Communicators and Communicators Topologies

Communicators can be associated with process topologies, which are logical structures that describe neighbor relationships, such as Cartesian grids or general graphs. The details of topologies are handled in a separate chapter, but it is important to understand the connection at a high level.

When you create a Cartesian communicator, for example with MPI_Cart_create, MPI takes an existing communicator and the desired grid dimensions, and returns a new communicator that embeds grid coordinates into ranks. From that point on, you can ask for your coordinates and neighbors using this special communicator.

The key idea is that topological information is bound to communicators. Operations that rely on topology, like neighborhood collectives, work with the communicator that encodes that structure. Your code can switch between different communicators to move between different logical views of the process set, such as a global view and a grid based view.

Intercommunicators and Intracommunicators

So far the discussion has focused on intracommunicators. An intracommunicator contains a single group of processes and is used for communication within that group. This is the type of communicator you use most of the time.

MPI also defines intercommunicators. An intercommunicator connects two disjoint groups of processes and is used for communication between the groups. Within an intercommunicator, each process has a local group and a remote group. Intercommunicators are useful for advanced patterns such as client server models or when one group of processes spawns another at runtime.

The exact mechanisms for creating and using intercommunicators are more advanced and typically appear later in an MPI course. For now it is sufficient to know that MPI has this concept, and that functions often specify whether they expect an intra or an intercommunicator.

Lifetime and Cleanup of Communicators

Communicators, like many MPI objects, occupy internal resources. Although MPI usually reclaims all resources when MPI_Finalize is called, good practice is to free communicators that you no longer need. This helps avoid resource exhaustion in long running or complex applications.

You free a communicator with MPI_Comm_free:

MPI_Comm_free(&comm);

After this call, the handle comm becomes invalid and can no longer be used. All processes in the communicator must participate in MPI_Comm_free. MPI ensures that cleanup is safe and coordinated.

You should not free predefined communicators such as MPI_COMM_WORLD or MPI_COMM_SELF. MPI reserves these for the duration of the program.
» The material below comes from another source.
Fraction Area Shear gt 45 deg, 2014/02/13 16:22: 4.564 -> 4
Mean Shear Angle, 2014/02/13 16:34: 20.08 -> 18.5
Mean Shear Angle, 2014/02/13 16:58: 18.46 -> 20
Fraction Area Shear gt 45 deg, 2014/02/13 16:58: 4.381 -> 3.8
Only communicators that you have explicitly created or duplicated should be freed.

Design Considerations and Best Practices

Good communicator design supports clarity, modularity, and performance. A few guidelines are particularly helpful in practice.
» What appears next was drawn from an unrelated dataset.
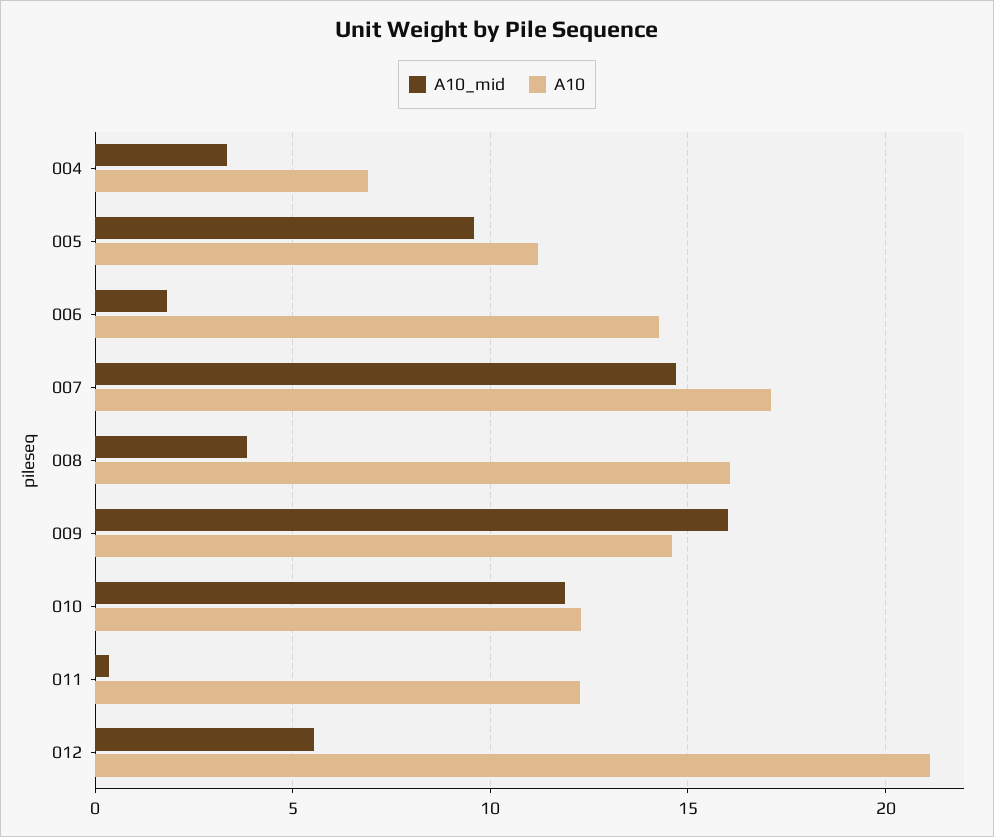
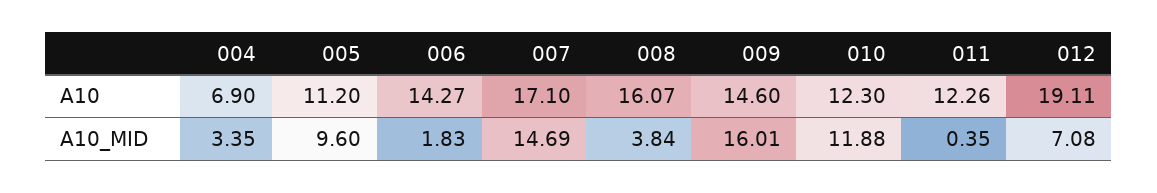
A10_mid, 012: 5.5 -> 7.08
A10, 012: 21 -> 19.11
First, avoid overusing MPI_COMM_WORLD. It is fine to begin with it, but as soon as you introduce modules, libraries, or multiple algorithmic phases, consider creating dedicated communicators. This prevents accidental interference and makes it easier to reason about which processes are active at any point.

Second, plan the structure of your communicators to match the structure of your algorithm. For example, if your method uses a 2D process grid, create row and column communicators. Use row communicators for row wise collectives and column communicators for column wise collectives. Similarly, if you run several independent simulations, give each simulation its own communicator so that collectives do not cross simulation boundaries.
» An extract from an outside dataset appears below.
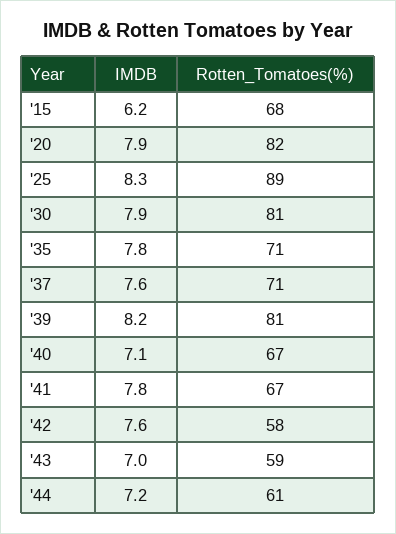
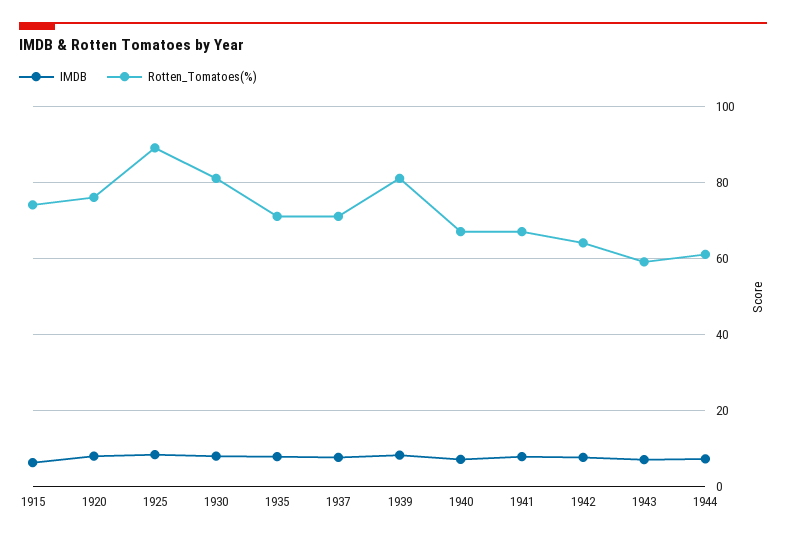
Rotten_Tomatoes(%), '15: 68 -> 74
Rotten_Tomatoes(%), '20: 82 -> 76
Rotten_Tomatoes(%), '42: 58 -> 64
Third, maintain clear documentation about which communicator a given routine expects. Passing the wrong communicator can lead to subtle deadlocks or incorrect behavior, especially in collective operations. It is often useful to define function interfaces that explicitly accept a communicator parameter and to avoid implicitly relying on MPI_COMM_WORLD.

Finally, be consistent about communicator cleanup. Free communicators when the associated algorithmic phase or object lifetime ends. This practice not only saves resources but also helps you detect logic errors since using a freed communicator is invalid and likely to be caught by debugging builds or tools.

By treating communicators as first class design elements rather than incidental details, you gain powerful control over structure and correctness in distributed memory parallel programs.